Write out exactly the lines from the one containing "VACATION!!! WE WILL REOPEN AUGUST 17TH AFTER" through the last line of the records below, both included, and leave out any pictures.
(Beginning of RECORDS)
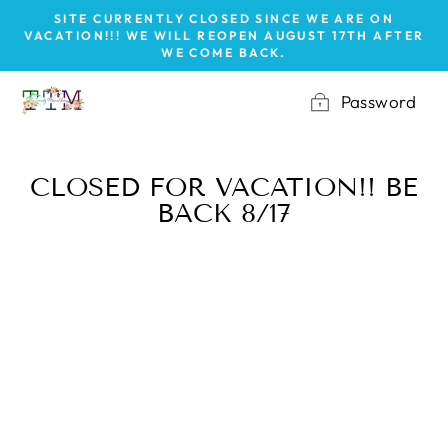
Vai
SITE CURRENTLY CLOSED SINCE WE ARE ON
direttamente
VACATION!!! WE WILL REOPEN AUGUST 17TH AFTER
WE COME BACK.
ai
contenuti
Password
CLOSED FOR VACATION!! BE
BACK 8/17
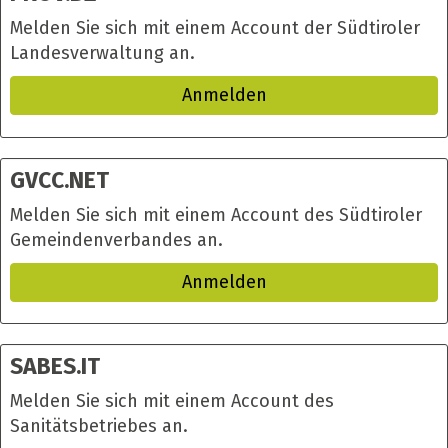
Melden Sie sich mit einem Account der Südtiroler
Landesverwaltung an.
Anmelden
GVCC.NET
Melden Sie sich mit einem Account des Südtiroler
Gemeindenverbandes an.
Anmelden
SABES.IT
Melden Sie sich mit einem Account des
Sanitätsbetriebes an.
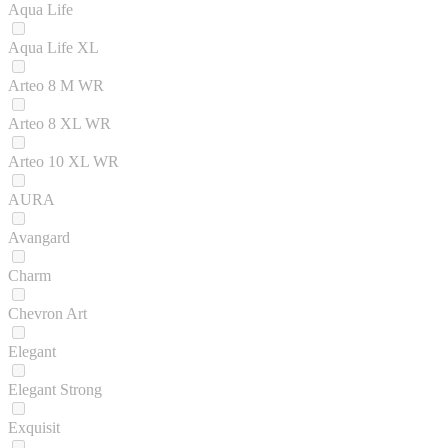
Aqua Life
Aqua Life XL
Arteo 8 M WR
Arteo 8 XL WR
Arteo 10 XL WR
AURA
Avangard
Charm
Chevron Art
Elegant
Elegant Strong
Exquisit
(End of RECORDS)
> _WRITTEN ANSWER_
VACATION!!! WE WILL REOPEN AUGUST 17TH AFTER
WE COME BACK.
ai
contenuti
Password
CLOSED FOR VACATION!! BE
BACK 8/17
Melden Sie sich mit einem Account der Südtiroler
Landesverwaltung an.
Anmelden
GVCC.NET
Melden Sie sich mit einem Account des Südtiroler
Gemeindenverbandes an.
Anmelden
SABES.IT
Melden Sie sich mit einem Account des
Sanitätsbetriebes an.
Aqua Life
Aqua Life XL
Arteo 8 M WR
Arteo 8 XL WR
Arteo 10 XL WR
AURA
Avangard
Charm
Chevron Art
Elegant
Elegant Strong
Exquisit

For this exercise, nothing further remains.